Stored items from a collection
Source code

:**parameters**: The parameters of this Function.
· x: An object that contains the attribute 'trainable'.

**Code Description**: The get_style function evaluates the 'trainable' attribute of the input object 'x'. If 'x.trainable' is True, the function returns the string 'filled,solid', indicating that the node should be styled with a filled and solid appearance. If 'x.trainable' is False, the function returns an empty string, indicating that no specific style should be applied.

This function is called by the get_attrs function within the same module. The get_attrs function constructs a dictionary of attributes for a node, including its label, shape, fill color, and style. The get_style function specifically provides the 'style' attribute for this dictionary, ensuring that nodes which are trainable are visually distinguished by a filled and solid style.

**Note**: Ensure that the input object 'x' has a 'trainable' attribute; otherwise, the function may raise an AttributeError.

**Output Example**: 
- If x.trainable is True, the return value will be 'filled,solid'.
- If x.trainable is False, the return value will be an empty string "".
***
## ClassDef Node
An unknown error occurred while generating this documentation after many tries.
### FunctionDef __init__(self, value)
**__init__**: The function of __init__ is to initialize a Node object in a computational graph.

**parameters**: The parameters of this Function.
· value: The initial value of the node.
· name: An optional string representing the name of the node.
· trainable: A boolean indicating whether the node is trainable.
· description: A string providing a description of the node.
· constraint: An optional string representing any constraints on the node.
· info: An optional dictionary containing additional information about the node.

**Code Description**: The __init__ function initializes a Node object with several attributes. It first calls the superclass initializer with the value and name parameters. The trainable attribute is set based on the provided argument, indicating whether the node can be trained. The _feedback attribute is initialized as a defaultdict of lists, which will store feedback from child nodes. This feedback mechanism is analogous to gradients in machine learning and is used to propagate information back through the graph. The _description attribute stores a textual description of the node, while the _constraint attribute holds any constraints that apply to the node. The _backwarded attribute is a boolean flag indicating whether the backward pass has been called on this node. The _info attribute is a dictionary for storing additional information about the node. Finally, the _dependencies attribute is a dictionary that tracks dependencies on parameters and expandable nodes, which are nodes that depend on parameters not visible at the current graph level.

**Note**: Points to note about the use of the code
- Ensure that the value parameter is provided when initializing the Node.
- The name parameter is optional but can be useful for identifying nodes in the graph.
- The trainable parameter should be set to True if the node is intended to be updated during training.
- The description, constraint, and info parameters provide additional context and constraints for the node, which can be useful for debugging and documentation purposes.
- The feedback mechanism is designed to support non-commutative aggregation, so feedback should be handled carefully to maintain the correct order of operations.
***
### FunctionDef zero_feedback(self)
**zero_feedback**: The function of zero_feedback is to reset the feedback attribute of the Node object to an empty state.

--

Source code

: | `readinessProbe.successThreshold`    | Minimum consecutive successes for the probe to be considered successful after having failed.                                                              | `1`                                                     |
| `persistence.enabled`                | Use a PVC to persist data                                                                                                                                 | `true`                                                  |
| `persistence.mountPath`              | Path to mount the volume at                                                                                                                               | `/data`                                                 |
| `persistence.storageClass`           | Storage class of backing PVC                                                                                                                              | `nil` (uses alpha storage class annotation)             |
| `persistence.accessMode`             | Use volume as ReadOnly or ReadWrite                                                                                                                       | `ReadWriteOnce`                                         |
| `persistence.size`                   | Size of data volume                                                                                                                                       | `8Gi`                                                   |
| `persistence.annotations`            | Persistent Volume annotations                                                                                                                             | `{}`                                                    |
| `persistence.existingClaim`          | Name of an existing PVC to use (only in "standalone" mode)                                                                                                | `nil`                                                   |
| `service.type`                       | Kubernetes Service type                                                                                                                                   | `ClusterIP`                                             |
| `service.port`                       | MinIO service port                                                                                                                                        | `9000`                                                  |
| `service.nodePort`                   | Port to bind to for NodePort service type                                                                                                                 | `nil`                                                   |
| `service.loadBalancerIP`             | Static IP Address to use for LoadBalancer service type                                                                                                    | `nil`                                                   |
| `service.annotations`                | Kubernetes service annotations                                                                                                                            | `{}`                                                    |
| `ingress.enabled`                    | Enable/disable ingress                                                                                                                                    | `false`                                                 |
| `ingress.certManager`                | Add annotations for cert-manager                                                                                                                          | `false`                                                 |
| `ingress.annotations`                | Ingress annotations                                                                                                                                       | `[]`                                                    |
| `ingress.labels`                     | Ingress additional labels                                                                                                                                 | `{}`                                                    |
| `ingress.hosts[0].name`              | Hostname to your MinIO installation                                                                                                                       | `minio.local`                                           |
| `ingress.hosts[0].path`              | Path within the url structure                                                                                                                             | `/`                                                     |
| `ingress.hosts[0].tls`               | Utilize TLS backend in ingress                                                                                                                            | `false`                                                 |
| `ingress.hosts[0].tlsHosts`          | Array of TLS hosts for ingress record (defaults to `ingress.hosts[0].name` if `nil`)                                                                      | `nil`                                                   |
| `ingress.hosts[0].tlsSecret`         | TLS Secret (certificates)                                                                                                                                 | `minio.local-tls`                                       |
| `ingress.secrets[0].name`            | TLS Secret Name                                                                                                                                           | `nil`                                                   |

PROBLEM ->
When you reach the line holding "## ClassDef Node" in the records above, begin reproducing exactly, stop after the line holding "- The description, constraint, and", and output nothing else.

SOLVED PROBLEM ->
## ClassDef Node
An unknown error occurred while generating this documentation after many tries.
### FunctionDef __init__(self, value)
**__init__**: The function of __init__ is to initialize a Node object in a computational graph.

**parameters**: The parameters of this Function.
· value: The initial value of the node.
· name: An optional string representing the name of the node.
· trainable: A boolean indicating whether the node is trainable.
· description: A string providing a description of the node.
· constraint: An optional string representing any constraints on the node.
· info: An optional dictionary containing additional information about the node.

**Code Description**: The __init__ function initializes a Node object with several attributes. It first calls the superclass initializer with the value and name parameters. The trainable attribute is set based on the provided argument, indicating whether the node can be trained. The _feedback attribute is initialized as a defaultdict of lists, which will store feedback from child nodes. This feedback mechanism is analogous to gradients in machine learning and is used to propagate information back through the graph. The _description attribute stores a textual description of the node, while the _constraint attribute holds any constraints that apply to the node. The _backwarded attribute is a boolean flag indicating whether the backward pass has been called on this node. The _info attribute is a dictionary for storing additional information about the node. Finally, the _dependencies attribute is a dictionary that tracks dependencies on parameters and expandable nodes, which are nodes that depend on parameters not visible at the current graph level.

**Note**: Points to note about the use of the code
- Ensure that the value parameter is provided when initializing the Node.
- The name parameter is optional but can be useful for identifying nodes in the graph.
- The trainable parameter should be set to True if the node is intended to be updated during training.
- The description, constraint, and info parameters provide additional context and constraints for the node, which can be useful for debugging and documentation purposes.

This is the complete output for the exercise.